Antony Currie wants a bit more clarity on why the Federal Reserve seems to be happy with Bank of America paying a dividend of 1 cent per quarter, but unhappy with a dividend of 5 cents per quarter. “It’s not clear,” he writes, “whether the Fed is worried about BofA’s core earnings falling short or about potential losses being higher than the bank projected, to pick a couple of possible concerns.”
There’s one aspect of the NYT paywall which hasn’t got as much attention as it deserves — and that’s the idea that the NYT will be able to charge higher CPMs for ads behind the paywall than it currently gets for ads on a free site. Gordon Crovitz, the former publisher of the WSJ who now has a paywall product of his own, points out that if people pay for a subscription, that’s an excellent indicator of the “engagement” that advertisers and agencies are looking for. As a result, he says, publishers can charge a CPM premium of about 30% for behind-the-paywall pageviews.

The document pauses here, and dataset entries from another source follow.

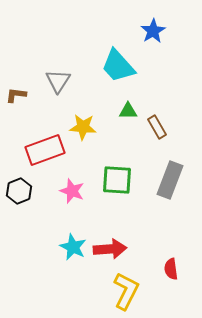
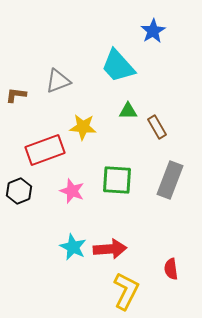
gray triangle: rotated 36 degrees clockwise
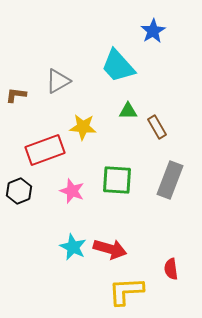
gray triangle: rotated 8 degrees counterclockwise
red arrow: rotated 20 degrees clockwise
yellow L-shape: rotated 120 degrees counterclockwise
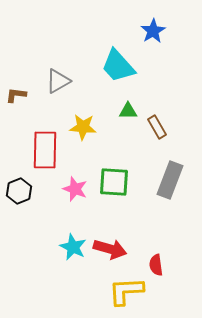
red rectangle: rotated 69 degrees counterclockwise
green square: moved 3 px left, 2 px down
pink star: moved 3 px right, 2 px up
red semicircle: moved 15 px left, 4 px up
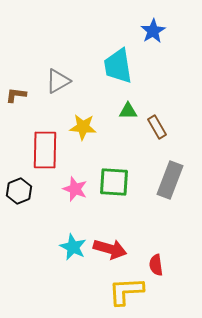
cyan trapezoid: rotated 33 degrees clockwise
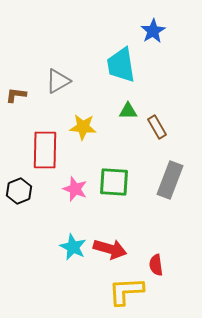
cyan trapezoid: moved 3 px right, 1 px up
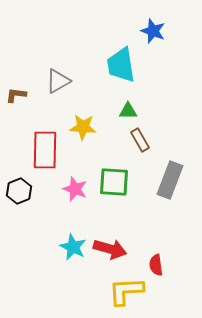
blue star: rotated 20 degrees counterclockwise
brown rectangle: moved 17 px left, 13 px down
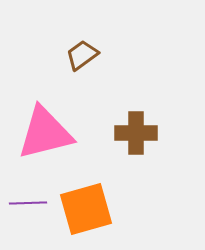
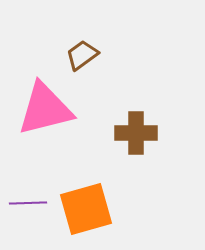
pink triangle: moved 24 px up
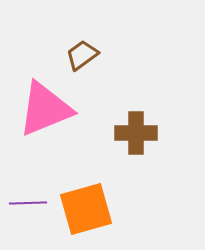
pink triangle: rotated 8 degrees counterclockwise
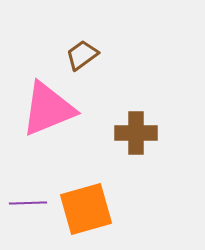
pink triangle: moved 3 px right
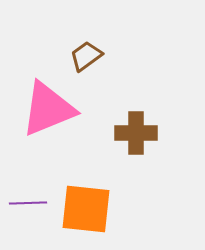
brown trapezoid: moved 4 px right, 1 px down
orange square: rotated 22 degrees clockwise
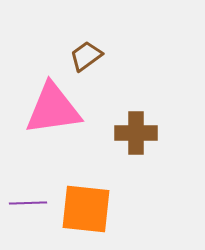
pink triangle: moved 5 px right; rotated 14 degrees clockwise
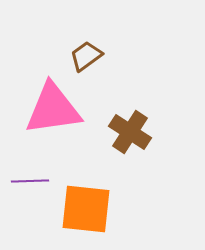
brown cross: moved 6 px left, 1 px up; rotated 33 degrees clockwise
purple line: moved 2 px right, 22 px up
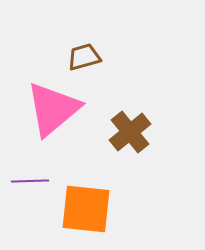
brown trapezoid: moved 2 px left, 1 px down; rotated 20 degrees clockwise
pink triangle: rotated 32 degrees counterclockwise
brown cross: rotated 18 degrees clockwise
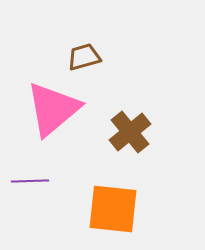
orange square: moved 27 px right
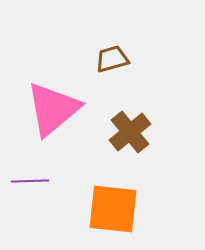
brown trapezoid: moved 28 px right, 2 px down
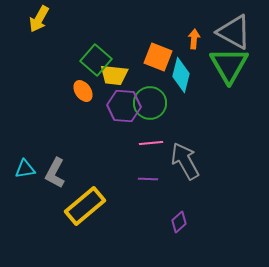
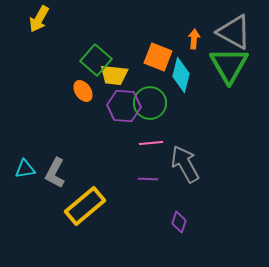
gray arrow: moved 3 px down
purple diamond: rotated 30 degrees counterclockwise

I had a pretty involved Twitter conversation with TED today on the implications of the fact that fewer companies are going public. We’re both agreed that from a corporate-finance perspective, the trend makes perfect sense: the all-in cost of private equity is lower than the cost of going public. (For reasons why that might be the case, see here or here for starters.) But broadly speaking, from a public-policy perspective, is this a good thing or a bad thing? My thesis is that it’s a bad thing.